Given problem:
Rewrite the stretch of records from the line containing "time: 12:06" through the line containing "time: 10:43", substituting "reading" for "time" and leaving everything else unchanged.

>> BEGIN Working data

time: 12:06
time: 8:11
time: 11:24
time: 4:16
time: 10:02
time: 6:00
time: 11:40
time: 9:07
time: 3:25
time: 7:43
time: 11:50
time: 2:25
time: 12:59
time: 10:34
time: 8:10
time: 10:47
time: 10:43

>> END Working data
>> BEGIN Working data

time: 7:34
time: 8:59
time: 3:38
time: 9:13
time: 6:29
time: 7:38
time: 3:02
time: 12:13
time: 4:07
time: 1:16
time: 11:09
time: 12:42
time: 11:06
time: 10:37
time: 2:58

>> END Working data

Result below:
reading: 12:06
reading: 8:11
reading: 11:24
reading: 4:16
reading: 10:02
reading: 6:00
reading: 11:40
reading: 9:07
reading: 3:25
reading: 7:43
reading: 11:50
reading: 2:25
reading: 12:59
reading: 10:34
reading: 8:10
reading: 10:47
reading: 10:43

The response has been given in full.